Data Tooling Boundary v1¶
Summary¶
This note is historical context for why Retriever keeps dataset/export contracts in
retriever.types.data while keeping runtime execution semantics elsewhere.
The near-term recommendation is:
- Keep Retriever runtime independent from large external data-tool layers.
- Isolate a small read tool and a mock data write tool outside the main Retriever runtime package.
- Treat those tools as a small standalone test surface for data workflows.
- Keep only a narrow adapter boundary inside Retriever for any integration points that are genuinely useful today.
This lets data-focused collaborators experiment on a simpler surface without having to absorb the full Retriever runtime model.
Why Isolate This¶
Today, the strongest use cases for the data contract layer are around:
- typed stream identifiers and schema references
- recording and replay utilities
- offline data exchange and dataset tooling
- experiments that do not need the full runtime
The weaker use case is trying to make the data contract layer the main execution model for Retriever itself. The current runtime already has working flow, step, and replay semantics. Forcing data/export concerns into the core runtime would create unnecessary coupling.
In practice, the current shape suggests three layers:
- Retriever runtime
- flow execution, scheduling, backends, replay orchestration, visualization
- Data tools
- reading structured recordings or datasets
- producing mock data for testing pipelines
- Shared data contracts
- minimal typed identifiers and schemas used by the data tools
Only the last two need to be shared with external collaborators at this stage.
Recommended Split¶
1. Keep In Retriever¶
These belong in the main repo and should not depend on a broad all-in-one data layer:
- runtime stepping and flow execution
- backend-specific transport and scheduling
- pipeline composition
- visualization and live logging
- replay orchestration from persisted artifacts
Retriever should only keep small adapter points for external data tooling.

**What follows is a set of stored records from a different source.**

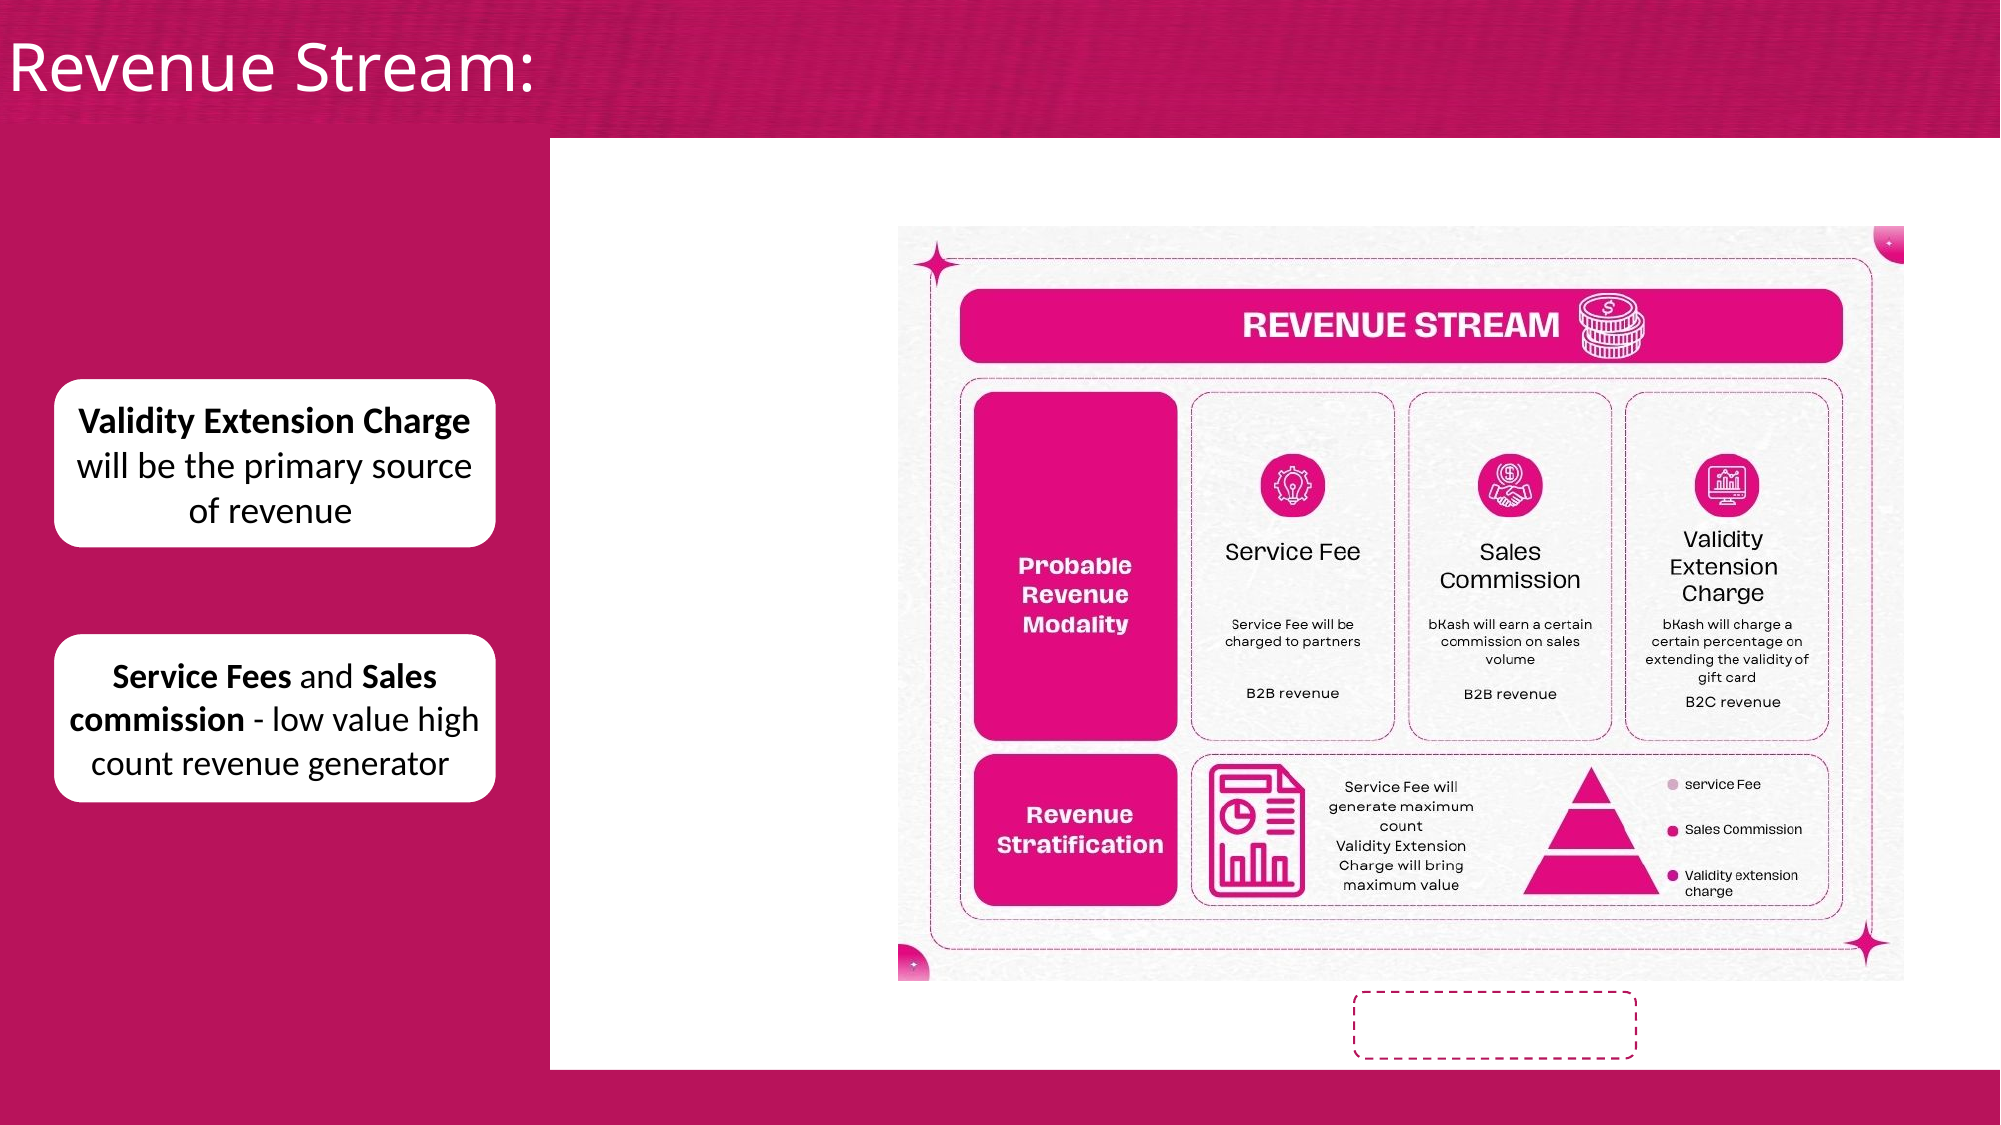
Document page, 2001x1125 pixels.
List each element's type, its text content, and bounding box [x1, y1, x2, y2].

picture [898, 226, 1904, 981]
text_box [0, 1069, 2000, 1125]
text_box Service Fees and Sales commission - low value high count revenue generator [53, 633, 497, 804]
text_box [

2. Move Out As Data-Collaborator Tools¶
These are good candidates for isolation into a small companion package or repo:
- read tool
- load recordings or dataset shards
- enumerate streams
- return typed records in a stable offline-friendly format
- mock data write tool
- emit synthetic or hand-authored test streams
- generate deterministic fixtures
- write small datasets or recording-like artifacts for collaborator testing
- minimal shared types
- stream IDs
- schema references
- optional clock-domain metadata
This gives collaborators a self-contained loop:
- generate mock data
- write artifact
- read artifact
- validate expected typed structure
They should not need to run a full Retriever pipeline to do this.
Minimal Shared Surface¶
The shared layer should stay intentionally small.
Suggested scope:
StreamIdSchemaRef- optional
ClockDomain - a small record envelope for offline events or samples
Suggested non-goals for now:
- full runtime event buffer semantics
- execution-time scheduling semantics
- broad flow typing integration
- trying to unify all Retriever runtime data movement under one new abstraction
If the shared layer cannot be explained on one page, it is too large for the current collaborator-testing phase.
Proposed External Tooling Shape¶
One reasonable split is:
data_tools/read_tool.pymock_write_tool.pytypes.pyfixtures/tests/
The read tool should answer questions like:
- what streams exist?
- what schema is attached to each stream?
- what records are available in a given range?
- can I materialize those records as plain Python objects, Arrow-like rows, or simple typed payloads?
The mock write tool should answer questions like:
- can I generate a tiny deterministic test artifact?
- can I generate a multi-stream artifact with known ordering?
- can I generate malformed or partial cases for robustness testing?
Retriever Integration Boundary¶
Retriever should integrate with these tools through a narrow boundary:
- import a minimal schema/type surface if needed
- call the read tool for offline replay or import
- call the mock write tool in tests or examples
Retriever should not become the implementation home for data-tool experiments.
That keeps the boundary clean:
- collaborators can iterate independently
- Retriever can consume stable outputs
- breaking changes stay localized
Immediate Plan¶
Phase 1¶
- keep broad data/export experiments out of main runtime merges
- define a tiny shared type surface
- extract or rewrite a standalone read tool
- extract or rewrite a standalone mock data write tool
Phase 2¶
- add focused tests for cross-tool interoperability
- validate that collaborators can use the tools without Retriever runtime knowledge
- decide whether the shared types are stable enough for wider adoption
Phase 3¶
- only after repeated real usage, decide whether any part of this should move back into Retriever core
Merge Guidance¶
For current Retriever development:
- keep runtime, perception, recording, and replay improvements reviewable separately
- keep
retriever.types.datafocused on collection/replay/export contracts - avoid forcing data/export concerns into the execution core
This reduces risk and preserves room to redesign the data surface with external collaborators before locking it into Retriever.
Success Criteria¶
This split is working if:
- a collaborator can generate mock artifacts without Retriever runtime setup
- a collaborator can read and inspect those artifacts with a tiny tool surface
- Retriever can import or replay those artifacts through a narrow adapter
- no core runtime code depends on a large experimental data contract package
That is the right bar for the current phase.